MEERA: The danger of a homogenous team is that it creates a feedback loop—you’re all saying and hearing the same things and you don’t think outside this bubble. Stepping outside that loop and putting yourself in a position of discomfort is necessary for healthy growth. You are limiting your potential if you insist on only addressing your audience in one voice.


Do you look for diversity in the individual qualities of a founding team?

MARC: All founders need the basic characteristics of being entrepreneurial and being able to develop with each other. They must harmonize and work towards a common goal. Our dream setup consists of interdisciplinary teams—for example, one is experienced in startups, one has a tech background, the other knows the industry. This has worked well for us.

MEERA: We look for compatibility rather than variety. A duo can be very charismatic during their presentations yet have only moderate chemistry, or you might have two shy people but one shows a commitment to balancing out the team. Communication issues, however, such as talking over each other or disagreeing openly, are a red flag.


How is company culture set and maintained?

MEERA: Codify your values at the very beginning: why you started and what you want to be. Founding is a stressful journey, so it can be easy to deviate from the values and get lost. The danger of letting employees dictate culture is that it can become distorted if they don’t share your values.

MARC: The first hires are critical in shaping culture, and a strong culture can allow a company to grow more quickly and flexibly and helps it better deal with crises. Still, in high-growth phases, if you haven’t invested in internal organization, culture may eventually deteriorate. You need to hit the sweet spot between a good organization and flexible culture.

MEERA: It gives you a baseline: no matter how much you progress, the culture represents your integrity.

Do you stress the importance of culture to your companies?

MARC: We do coach them if we feel they are going in the wrong direction, but we cannot mold their culture ourselves. All we can do is lookout for good leaders and support them.

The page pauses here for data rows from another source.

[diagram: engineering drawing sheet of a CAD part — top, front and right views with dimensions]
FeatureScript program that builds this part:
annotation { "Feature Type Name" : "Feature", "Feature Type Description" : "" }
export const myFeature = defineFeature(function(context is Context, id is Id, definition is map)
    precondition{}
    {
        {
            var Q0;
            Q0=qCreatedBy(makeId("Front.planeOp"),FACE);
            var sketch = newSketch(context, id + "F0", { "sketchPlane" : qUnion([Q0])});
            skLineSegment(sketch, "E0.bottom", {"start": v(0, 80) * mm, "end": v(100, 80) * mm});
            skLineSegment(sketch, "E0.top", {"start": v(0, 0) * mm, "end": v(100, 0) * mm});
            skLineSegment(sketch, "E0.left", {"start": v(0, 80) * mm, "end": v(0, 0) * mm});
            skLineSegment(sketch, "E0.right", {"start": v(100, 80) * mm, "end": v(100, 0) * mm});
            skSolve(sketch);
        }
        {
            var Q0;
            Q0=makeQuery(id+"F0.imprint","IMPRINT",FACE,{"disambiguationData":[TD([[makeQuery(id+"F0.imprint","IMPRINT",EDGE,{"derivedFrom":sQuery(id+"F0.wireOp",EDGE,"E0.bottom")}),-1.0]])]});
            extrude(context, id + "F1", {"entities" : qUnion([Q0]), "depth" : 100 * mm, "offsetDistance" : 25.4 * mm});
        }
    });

MEERA: It’s not our job to influence a company’s culture. I do place great importance on encouraging founders to prioritize their wellbeing and to talk about the struggle of the founder experience. It’s okay to admit that this is hard and stressful. You have your own individual journey to focus on, and you can ask for help when you need it. Take care of yourself.

You may control the first steps in your company, but it’s the employees that keep things rolling. Keep them balanced and happy, and you’ll maintain a healthy dynamic in your company.